Лев старался запомнить карты, падавшие на стол. Гм. У него выработалась на этот счет память. Он играл осторожно, расчетливо. Особой удачи не было, почти что баш на баш, но Мисербиев остался при своих. Даже с прибылью. Подвижное лицо чеченца отражало полное довольство жизнью. Садо гордился своим нежданным товарищем.
— Не сыграете ли, граф, сами-с? — сказал Кнорринг с усмешкой в карих, несколько неподвижных глазах. И Леушка, Левон, забыл о своем запрете.
— Можно, — согласился он.
Счастье изменило ему с первых же ходов. Вздорная шла карта, нелепая. Как нарочно. И тут же обычные остроты: «Кому не везет в карты…» Скоро он проиграл все свои наличные: двести рублей серебром. В игре деньги плывут, как щепочки. Их уносит течением… А собирался экономить!
Офицеры насторожились. У Льва было еще сто пятьдесят рублей Николенькиных. Тот ровный огонь, что витал над головой и горел в сердце в часы молитвы, сменился в нем неутолимым пламенем игрока. Он не мог остановиться. Только вперед. Без памяти, без рассудка. Партнеры постепенно выходили из игры. Лев остался один на один с Кноррингом. Бывают минуты неистового желания поставить слепой случай себе на службу.
Он с отвращением смотрел на белые пальцы Кнорринга с намечающимися лунками на ногтях, на то, как офицер, словно купец на ярмарке, согнутой в локте рукой загребал выигрыш, а затем засовывал деньги в карман. Сам ты морда. Скуластая, длинная, лошадиная, думал Толстой. Недавние партнеры сгрудились, они с любопытством смотрели на молодого графа, но тот не выдавал себя. Его гордости хватило бы и на более рискованный случай. Да он и не страдал в эти минуты.
Как-то Сережа предупреждал его: «Со своим презрением к деньгам ты можешь много проиграть». Сережа был прав. Лев хотел бы иметь много денег, чтобы истреблять их, именно истреблять, в особенности играя в карты. И он их в эти минуты истреблял. И все же было огромное напряжение игры, страстное, невозможное желание вырвать победу.
Николенькины полторы сотни перешли к Кноррингу.
— У меня больше нет, — внешне спокойно сказал Толстой. — Разве что в долг… под вексель.
— Не извольте-с беспокоиться, — ответил Кнорринг. И взял колоду.
Игра продолжалась.
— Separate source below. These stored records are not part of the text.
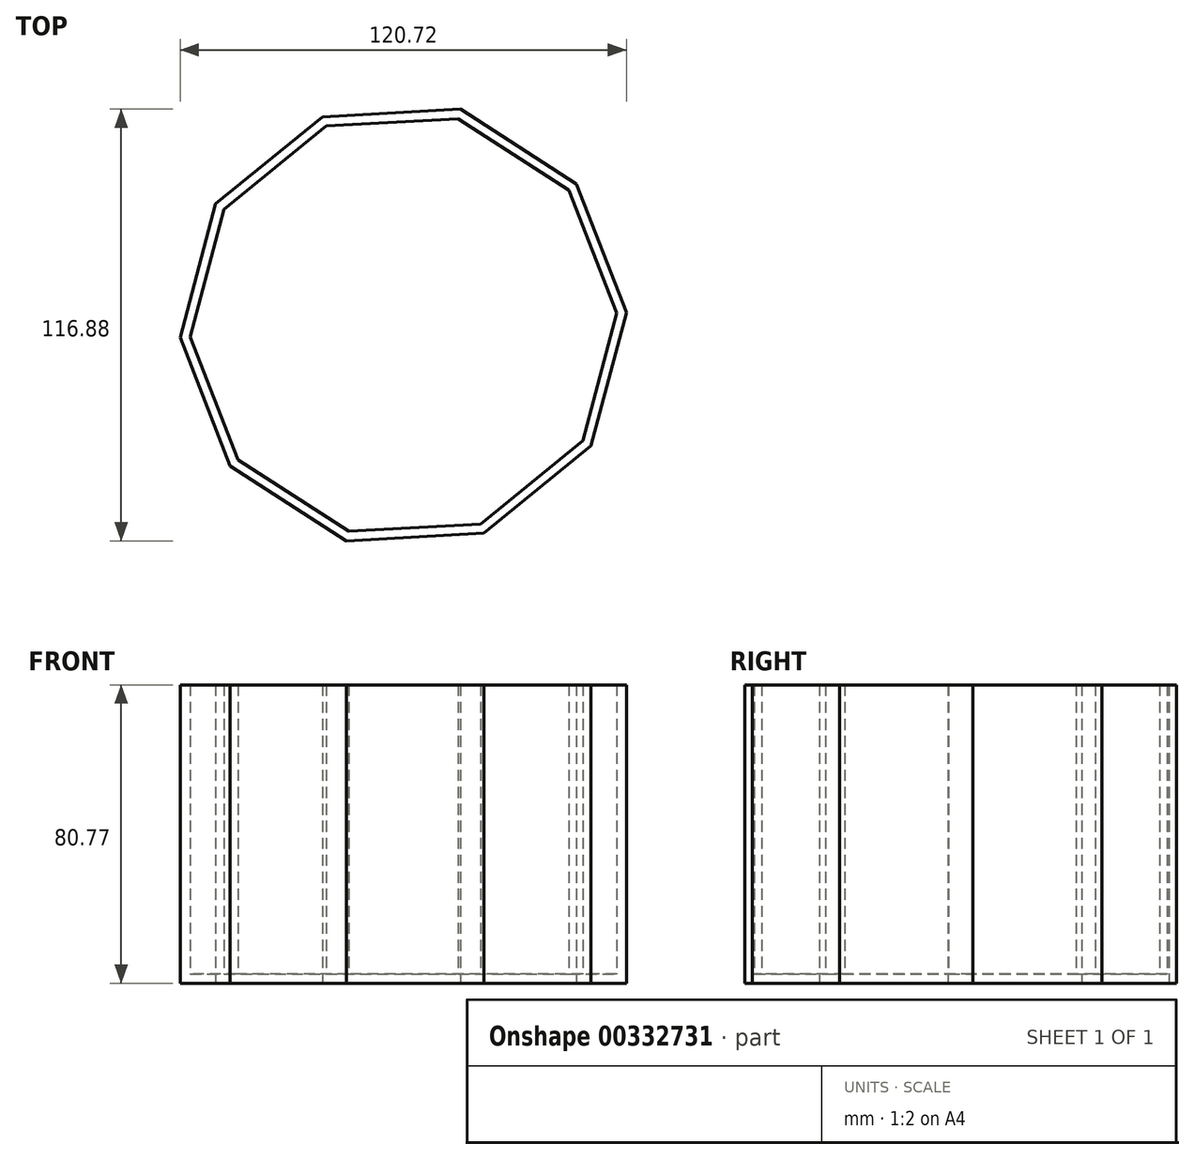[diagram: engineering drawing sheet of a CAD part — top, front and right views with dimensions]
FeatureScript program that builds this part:
annotation { "Feature Type Name" : "Feature", "Feature Type Description" : "" }
export const myFeature = defineFeature(function(context is Context, id is Id, definition is map)
    precondition{}
    {
        {
            var Q0;
            Q0=qCreatedBy(makeId("Top.planeOp"),FACE);
            var sketch = newSketch(context, id + "F0", { "sketchPlane" : qUnion([Q0])});
            skCircle(sketch, "E0.cCircle", {"center": v(0, 0) * mm, "radius": 57.5 * mm, "construction": true});
            skLineSegment(sketch, "E0.0", {"start": v(-50.8, 32.76) * mm, "end": v(-21.85, 56.36) * mm});
            skLineSegment(sketch, "E0.1", {"start": v(-21.85, 56.36) * mm, "end": v(15.45, 58.44) * mm});
            skLineSegment(sketch, "E0.2", {"start": v(15.45, 58.44) * mm, "end": v(46.85, 38.2) * mm});
            skLineSegment(sketch, "E0.3", {"start": v(46.85, 38.2) * mm, "end": v(60.36, 3.36) * mm});
            skLineSegment(sketch, "E0.4", {"start": v(60.36, 3.36) * mm, "end": v(50.8, -32.76) * mm});
            skLineSegment(sketch, "E0.5", {"start": v(50.8, -32.76) * mm, "end": v(21.85, -56.36) * mm});
            skLineSegment(sketch, "E0.6", {"start": v(21.85, -56.36) * mm, "end": v(-15.45, -58.44) * mm});
            skLineSegment(sketch, "E0.7", {"start": v(-15.45, -58.44) * mm, "end": v(-46.85, -38.2) * mm});
            skLineSegment(sketch, "E0.8", {"start": v(-46.85, -38.2) * mm, "end": v(-60.36, -3.36) * mm});
            skLineSegment(sketch, "E0.9", {"start": v(-60.36, -3.36) * mm, "end": v(-50.8, 32.76) * mm});
            skPoint(sketch, "E0.0.midPoint", {"position": v(-36.33, 44.56) * mm});
            skSolve(sketch);
        }
        {
            var Q0;
            Q0 = qSketchRegion(id + "F0", true);
            extrude(context, id + "F1", {"entities" : qUnion([Q0]), "depth" : 80.77 * mm});
        }
        {
            var Q0;
            Q0=makeQuery(id+"F1.opExtrude","CAP_FACE",FACE,{"disambiguationData":[OSD([sQuery(id+"F0.wireOp",EDGE,"E0.0"),sQuery(id+"F0.wireOp",EDGE,"E0.1"),sQuery(id+"F0.wireOp",EDGE,"E0.2"),sQuery(id+"F0.wireOp",EDGE,"E0.3"),sQuery(id+"F0.wireOp",EDGE,"E0.4"),sQuery(id+"F0.wireOp",EDGE,"E0.5"),sQuery(id+"F0.wireOp",EDGE,"E0.6"),sQuery(id+"F0.wireOp",EDGE,"E0.7"),sQuery(id+"F0.wireOp",EDGE,"E0.8"),sQuery(id+"F0.wireOp",EDGE,"E0.9")])],"isStart":false});
            shell(context, id + "F2", {"entities" : qUnion([Q0]), "thickness" : 2.54 * mm});
        }
    });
Взлет, падение — и в тартарары. Садо дергал Льва Николаевича за рукав, но тот отмахивался.
Знойный южный день клонился к закату. Неудачный день, со всем своим теплом, звоном, голубизной неба. Неудачный, по капле выдавливающий из себя одно неустройство, неуспех. Лев Николаевич проиграл еще пятьсот рублей — в долг. И подписал вексель.
— Если можно, я бы попросил подождать до января, — сказал Толстой, стыдясь и с шумом отодвигая табурет.